(Visual layout records)
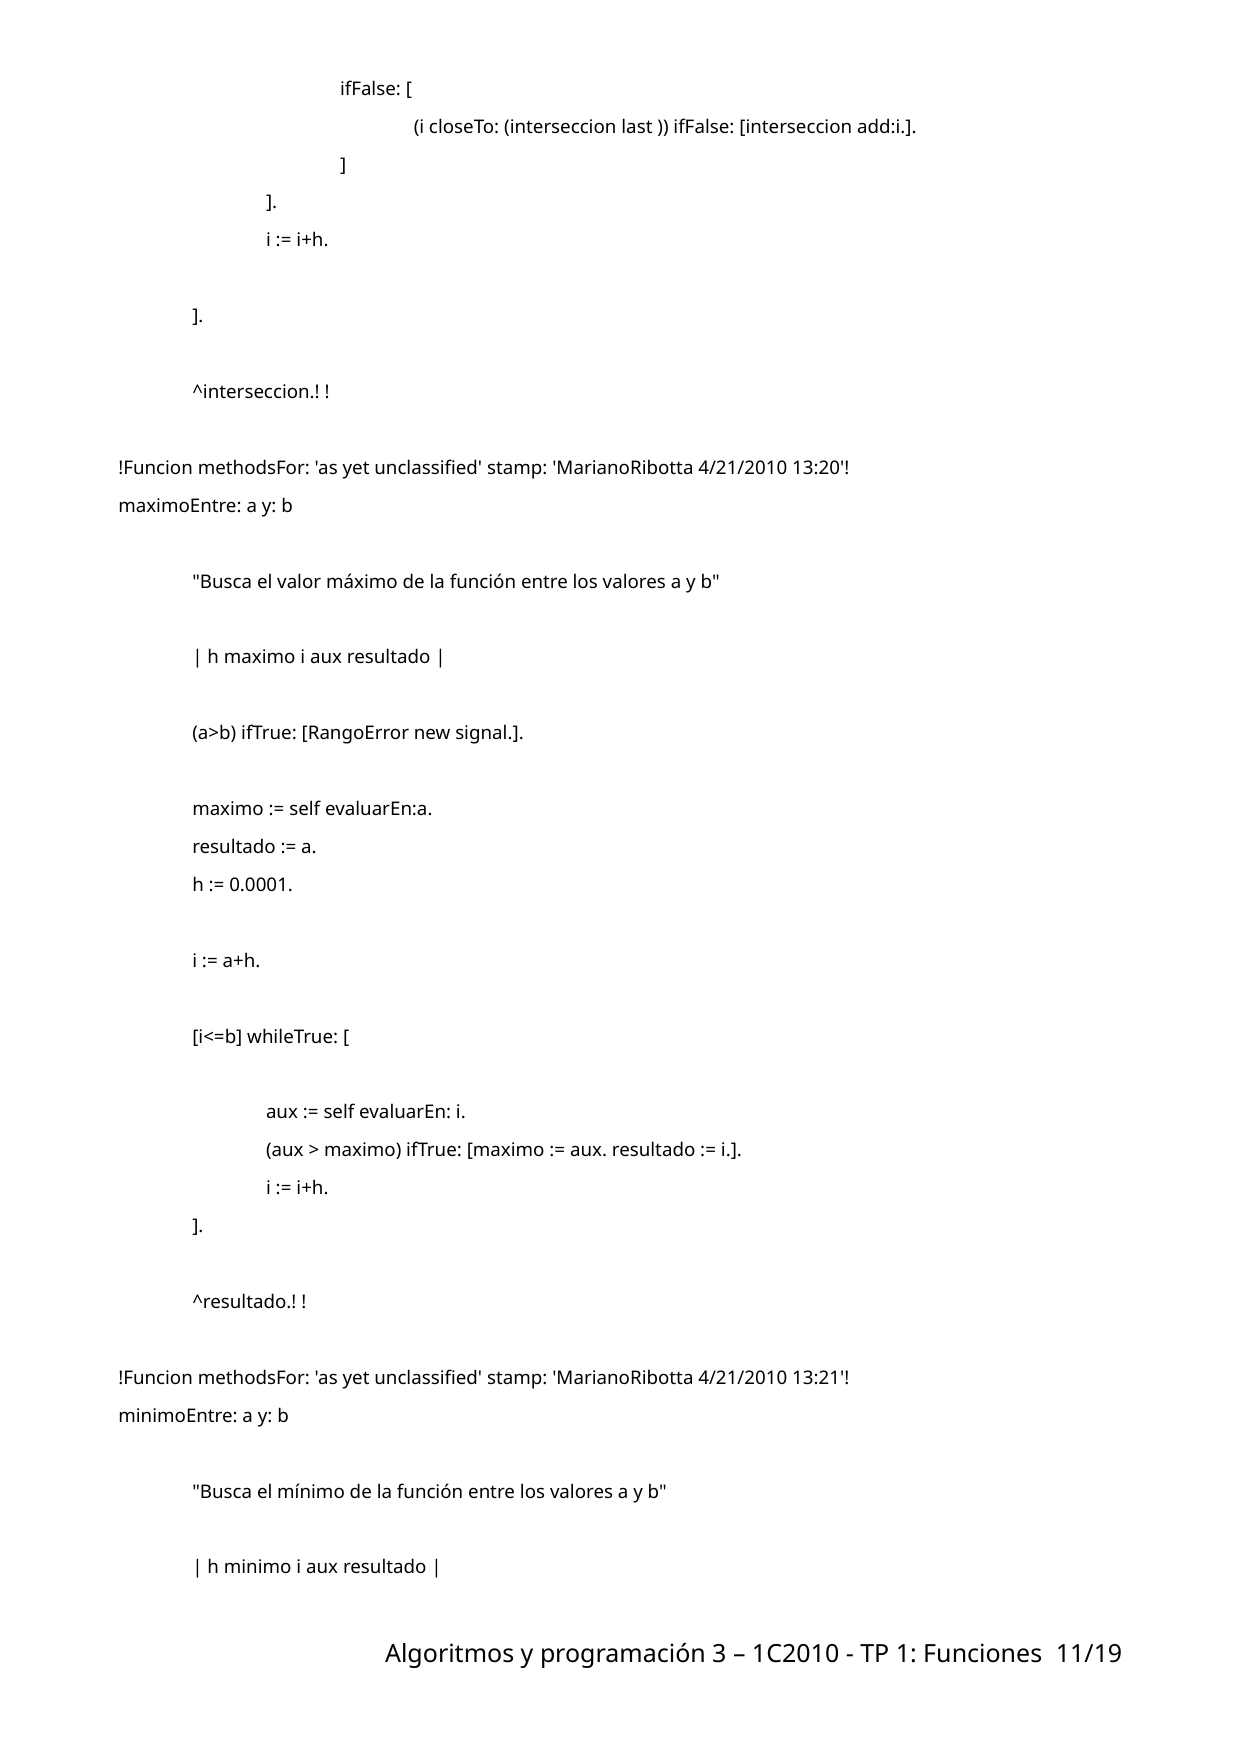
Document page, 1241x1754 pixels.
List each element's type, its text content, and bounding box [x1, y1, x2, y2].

text | h minimo i aux resultado | [118, 1554, 1122, 1579]
text h := 0.0001. [118, 871, 1122, 897]
text aux := self evaluarEn: i. [118, 1099, 1122, 1124]
text ifFalse: [ [118, 75, 1122, 101]
text maximo := self evaluarEn:a. [118, 795, 1122, 821]
text ]. [118, 302, 1122, 328]
text i := i+h. [118, 227, 1122, 252]
text "Busca el mínimo de la función entre los valores a y b" [118, 1478, 1122, 1503]
text ]. [118, 1212, 1122, 1238]
text ] [118, 151, 1122, 176]
text (aux > maximo) ifTrue: [maximo := aux. resultado := i.]. [118, 1137, 1122, 1162]
text !Funcion methodsFor: 'as yet unclassified' stamp: 'MarianoRibotta 4/21/2010 13:21'! [118, 1364, 1122, 1390]
text ^resultado.! ! [118, 1288, 1122, 1314]
text (a>b) ifTrue: [RangoError new signal.]. [118, 719, 1122, 745]
text minimoEntre: a y: b [118, 1402, 1122, 1428]
text !Funcion methodsFor: 'as yet unclassified' stamp: 'MarianoRibotta 4/21/2010 13:20'! [118, 454, 1122, 480]
text i := a+h. [118, 947, 1122, 973]
text i := i+h. [118, 1174, 1122, 1200]
text resultado := a. [118, 833, 1122, 859]
text ]. [118, 189, 1122, 214]
text [i<=b] whileTrue: [ [118, 1023, 1122, 1048]
text ^interseccion.! ! [118, 378, 1122, 404]
text (i closeTo: (interseccion last )) ifFalse: [interseccion add:i.]. [118, 113, 1122, 138]
text maximoEntre: a y: b [118, 492, 1122, 518]
text | h maximo i aux resultado | [118, 644, 1122, 669]
text "Busca el valor máximo de la función entre los valores a y b" [118, 568, 1122, 593]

### Task prompt
Rewrite the entries above as a JSON list of strings, with one string for each line and no blank lines. Leave the pictures out of your answer.

### Output for this task
[
  "Document page, 1241x1754 pixels.",
  "List each element's type, its text content, and bounding box [x1, y1, x2, y2].",
  "text | h minimo i aux resultado | [118, 1554, 1122, 1579]",
  "text h := 0.0001. [118, 871, 1122, 897]",
  "text aux := self evaluarEn: i. [118, 1099, 1122, 1124]",
  "text ifFalse: [ [118, 75, 1122, 101]",
  "text maximo := self evaluarEn:a. [118, 795, 1122, 821]",
  "text ]. [118, 302, 1122, 328]",
  "text i := i+h. [118, 227, 1122, 252]",
  "text \"Busca el mínimo de la función entre los valores a y b\" [118, 1478, 1122, 1503]",
  "text ]. [118, 1212, 1122, 1238]",
  "text ] [118, 151, 1122, 176]",
  "text (aux > maximo) ifTrue: [maximo := aux. resultado := i.]. [118, 1137, 1122, 1162]",
  "text !Funcion methodsFor: 'as yet unclassified' stamp: 'MarianoRibotta 4/21/2010 13:21'! [118, 1364, 1122, 1390]",
  "text ^resultado.! ! [118, 1288, 1122, 1314]",
  "text (a>b) ifTrue: [RangoError new signal.]. [118, 719, 1122, 745]",
  "text minimoEntre: a y: b [118, 1402, 1122, 1428]",
  "text !Funcion methodsFor: 'as yet unclassified' stamp: 'MarianoRibotta 4/21/2010 13:20'! [118, 454, 1122, 480]",
  "text i := a+h. [118, 947, 1122, 973]",
  "text i := i+h. [118, 1174, 1122, 1200]",
  "text resultado := a. [118, 833, 1122, 859]",
  "text ]. [118, 189, 1122, 214]",
  "text [i<=b] whileTrue: [ [118, 1023, 1122, 1048]",
  "text ^interseccion.! ! [118, 378, 1122, 404]",
  "text (i closeTo: (interseccion last )) ifFalse: [interseccion add:i.]. [118, 113, 1122, 138]",
  "text maximoEntre: a y: b [118, 492, 1122, 518]",
  "text | h maximo i aux resultado | [118, 644, 1122, 669]",
  "text \"Busca el valor máximo de la función entre los valores a y b\" [118, 568, 1122, 593]"
]